A “totally innocent” teenager was shot and killed by a drive-by gunman in Brooklyn this week in what police believe is a tragic case of mistaken identity. Her grief-stricken sister said she only went out that night to give her friend a ride home from work.
NYPD Chief of Detectives Joseph Kenney told reporters that around 2:45 a.m. Tuesday, Christian Montrose was parked in front of his home on East 104th Street near Avenue K in Canarsie. (19 years old) that someone had gotten into a black Acura and ambushed him. .
“When they got out of the car, they were having a conversation and they ended up getting shot,” Kenney said at a news conference Thursday. “He had been shot multiple times and had three bullet wounds: one on the right side of his face, some teeth knocked out, one on the right side of his abdomen, and one on his right forearm.”
Police sources said the seriously injured boy managed to escape to an apartment, where his older brother met him.
“He’s trying to talk to his brother, but he can’t,” Kenny said. “He’s actually choking on his own blood.”
He was rushed to Brookdale University Hospital and Medical Center, where he was pronounced dead.
“[What] What we’re looking at right now is probably [a case of] It’s the wrong person,” Kenny said. “This kid is a good kid. He has no arrests. When he talks to people, he doesn’t talk about gangs or drugs. He doesn’t drink. He’s a car guy. It’s all about cars.”
“He’s basically a good kid, but unfortunately he lives in an area where there’s been significant gang violence and probably [in a case of] The wrong person was shot,” the NYPD official added.
Montrose was a “pacifist” and a “beautiful soul” who only went out before dawn to give rides to friends, his sister, Joanna Montrose, 32, told the Post in a phone interview. .
“He was just who he was,” Joanna said. “He rarely said no to anyone. I’ve known him since he was a baby, and I don’t think he ever said, ‘No, I’m not going to do that.’ He always wanted to help people. So of course if someone did a favor or asked him to do something, he would just do it. ”
Joanna, from New Jersey, was barely able to speak in her sleep when her mother gave her the heartbreaking news.

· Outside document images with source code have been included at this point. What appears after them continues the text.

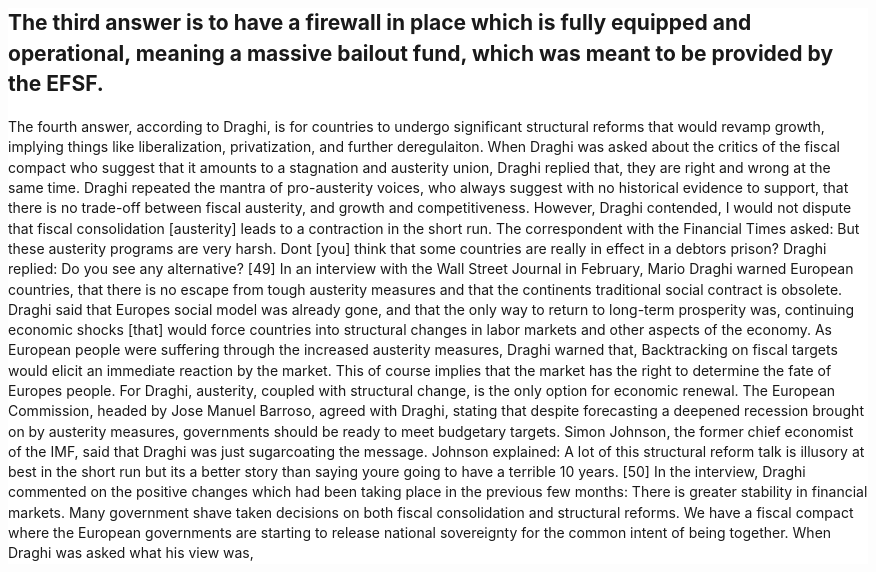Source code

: The third answer is to have a firewall
in place which is fully equipped and operational, meaning a massive
bailout fund, which was meant to be provided by the EFSF.
-
The fourth answer, according to Draghi,
is for countries to undergo significant structural reforms that
would revamp growth, implying things like liberalization,
privatization, and further deregulaiton.
When Draghi was asked about the critics of the
fiscal compact who suggest that it amounts to a stagnation and austerity
union, Draghi replied that,
they are right and wrong at the same time.
Draghi repeated the mantra of pro-austerity
voices, who always suggest with no historical evidence to support, that
there is no trade-off between fiscal austerity, and growth and
competitiveness.
However, Draghi contended,
I would not dispute that fiscal
consolidation [austerity] leads to a contraction in the short run.
The correspondent with the Financial Times
asked:
But these austerity programs are very
harsh. Dont [you] think that some countries are really in effect in a
debtors prison? Draghi replied: Do you see any alternative?
[49]
In an interview with the Wall Street Journal in
February, Mario Draghi warned European countries,
that there is no escape from tough
austerity measures and that the continents traditional social contract
is obsolete.
Draghi said that Europes social model was
already gone, and that the only way to return to long-term prosperity
was,
continuing economic shocks [that] would
force countries into structural changes in labor markets and other
aspects of the economy.
As European people were suffering through the
increased austerity measures, Draghi warned that,
Backtracking on fiscal targets would elicit
an immediate reaction by the market.
This of course implies that the market has the
right to determine the fate of Europes people.
For Draghi,
austerity, coupled with structural change,
is the only option for economic renewal.
The European Commission, headed by Jose Manuel
Barroso, agreed with Draghi, stating that despite forecasting a deepened
recession brought on by austerity measures, governments should be ready to
meet budgetary targets.
Simon Johnson, the former chief economist of the
IMF, said that Draghi was just sugarcoating the message.
Johnson explained:
A lot of this structural reform talk is
illusory at best in the short run
but its a better story than saying
youre going to have a terrible 10 years. [50]
In the interview, Draghi commented on the
positive changes which had been taking place in the previous few months:
There is greater stability in financial
markets. Many government shave taken decisions on both fiscal
consolidation and structural reforms. We have a fiscal compact where the
European governments are starting to release national sovereignty for
the common intent of being together.
When Draghi was asked what his view was,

“I just heard the phone ringing,” she said. “Then my boyfriend said, ‘Who’s calling at this hour?'” When I picked up the phone, it was her, but she wouldn’t give me any details about what happened. She was like, she doesn’t know how to tell. She paused for a moment, and then she said, ‘He got shot,’ and that’s how I knew. ”
“I just woke up,” she said. “So I got out of bed and said to her boyfriend, ‘I have to go in there right now and see what happened to him.'”
Joanna said she never expected the outcome to be so tragic.
“I thought maybe it had been grazed somewhere or something,” she said.
Christian, the youngest of seven children, worked for the Avis rental car company and was scheduled to attend Lincoln Polytechnic Institute for an automotive technician program, his sister said.
“Obviously he didn’t have the opportunity to go there, but he loved cars so it was his desire,” Joanna said. “He wanted to work with cars. That was his passion.”
In his personal life, Christian was “peaceful” and “positive,” his sister said, with a heart that uplifted those inside and outside his family.
“The last time we talked, he texted me and told me he was always thankful for me, and that really warmed my heart,” Joanna said. “He was such a beautiful soul. Words cannot describe how simply a beautiful person he was.”
No arrests have been made in the senseless killing, but authorities determined the gunman’s car was stolen from the Bronx, Kenney said.
“[This] I believe he was clearly being followed while someone was looking for an operation around the block. They found this poor kid and shot him,” he added. “Completely innocent.”
The murdered boy’s sister expressed a similar opinion.
“He’s a very polite, very respectful person, and that’s what we want people to know,” Joanna said. “Because we want people to [say], “Oh, you know, they shot him for a reason and there’s more to the story.” But we don’t believe that. It wasn’t his fault. ”
“I don’t know how to express that he wasn’t that person,” she said. “That’s why this is such a shock to us, because no one expected it, not even him.”